If everything feels insane right now, that’s because we are in the midst of the most ironic technological development in recent history - a needle in a haystack finder that only works when attached to an infinite hay generator that makes it harder to find needles and also hallucinates them. If you want nothing to do with this, that is completely reasonable, but I would strongly discourage trying to shame others into not using AI, as behavioral science shows this doesn’t work. This post is not an endorsement of AI, it is simply a reference in case work is forcing you to use AI, or a friend is using AI for something incredibly dumb.
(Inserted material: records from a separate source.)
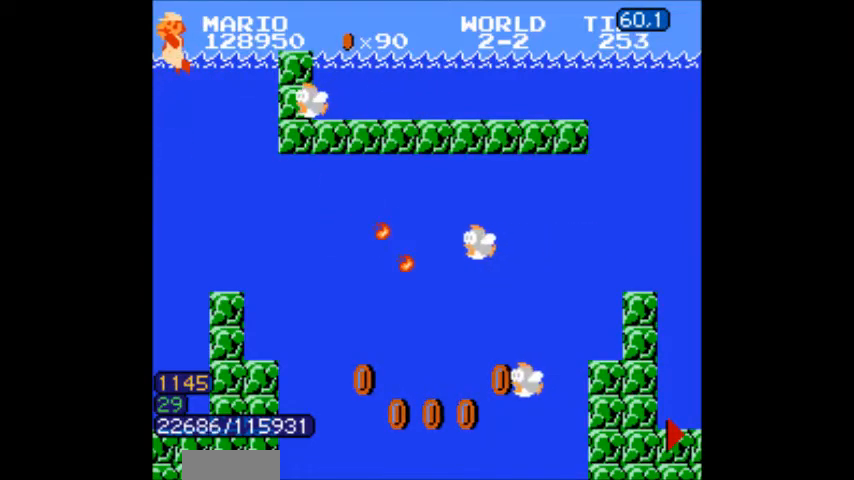
Gameplay with a controller (Nintendo layout); each line is a JSON object with the inputs held at the frame after it. "events" lists button and stick changes between this image and that frame as [ms after this image, input, new state], when the widget could be followed in between. Not read: L3 R3.
{"buttons": ["B"], "events": [[34, "A", "up"], [34, "B", "up"], [267, "B", "down"], [267, "DPAD_LEFT", "up"], [267, "DPAD_RIGHT", "down"], [301, "B", "up"], [334, "DPAD_RIGHT", "up"], [401, "B", "down"]]}
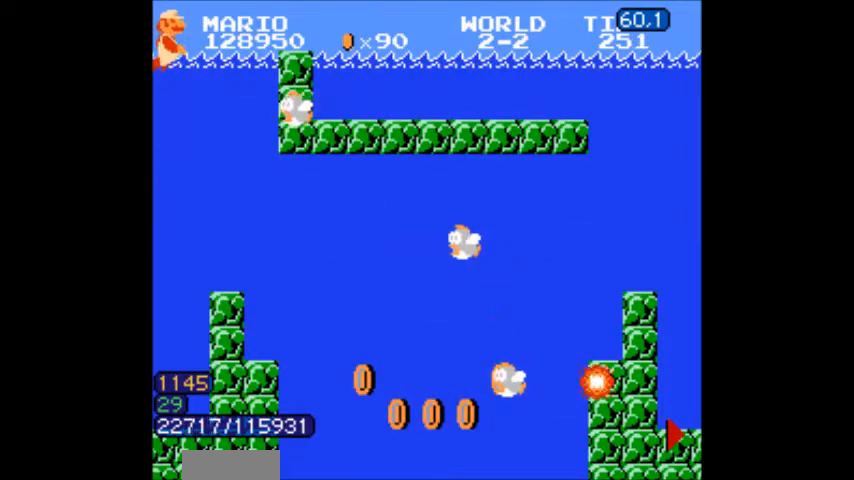
{"buttons": [], "events": [[33, "B", "up"]]}
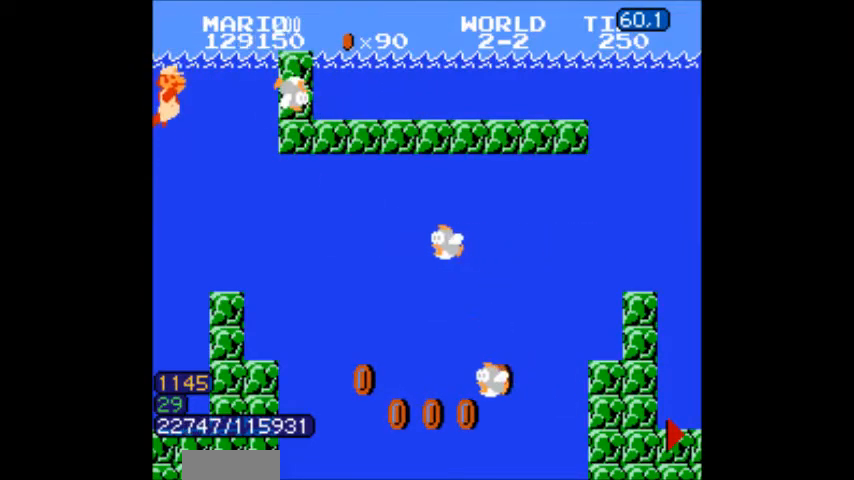
{"buttons": ["B", "DPAD_RIGHT"], "events": [[167, "B", "down"], [301, "DPAD_RIGHT", "down"], [434, "A", "down"], [468, "A", "up"]]}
Research shows that people are less likely to rely on AI the more they understand it, so I hope this has at least demystified what AI might theoretically be useful for in ways that don’t involve generating slop or being told to eat bromine. However, if your main concerns about AI are environmental, I would caution that a lot of the water-usage claims are extremely dubious or outright lies. This is extremely frustrating, because AI has plenty of real issues, like being used to mass-manufacture scams and misinformation on an industrial scale never seen before, bot crawlers destroying the entire open internet, AI psychosis, and data centers putting enormous strain on local power grids that aren’t given enough time to adapt (which is driving the spike in CO2 emissions).
Trying to figure out if AI is fundamentally good or bad, however, is beyond the scope of this post - I simply hope you have a better idea of what the current technology is capable of and why it behaves the way it does. Hopefully this can inform discussions about whether or not we should even be using this technology.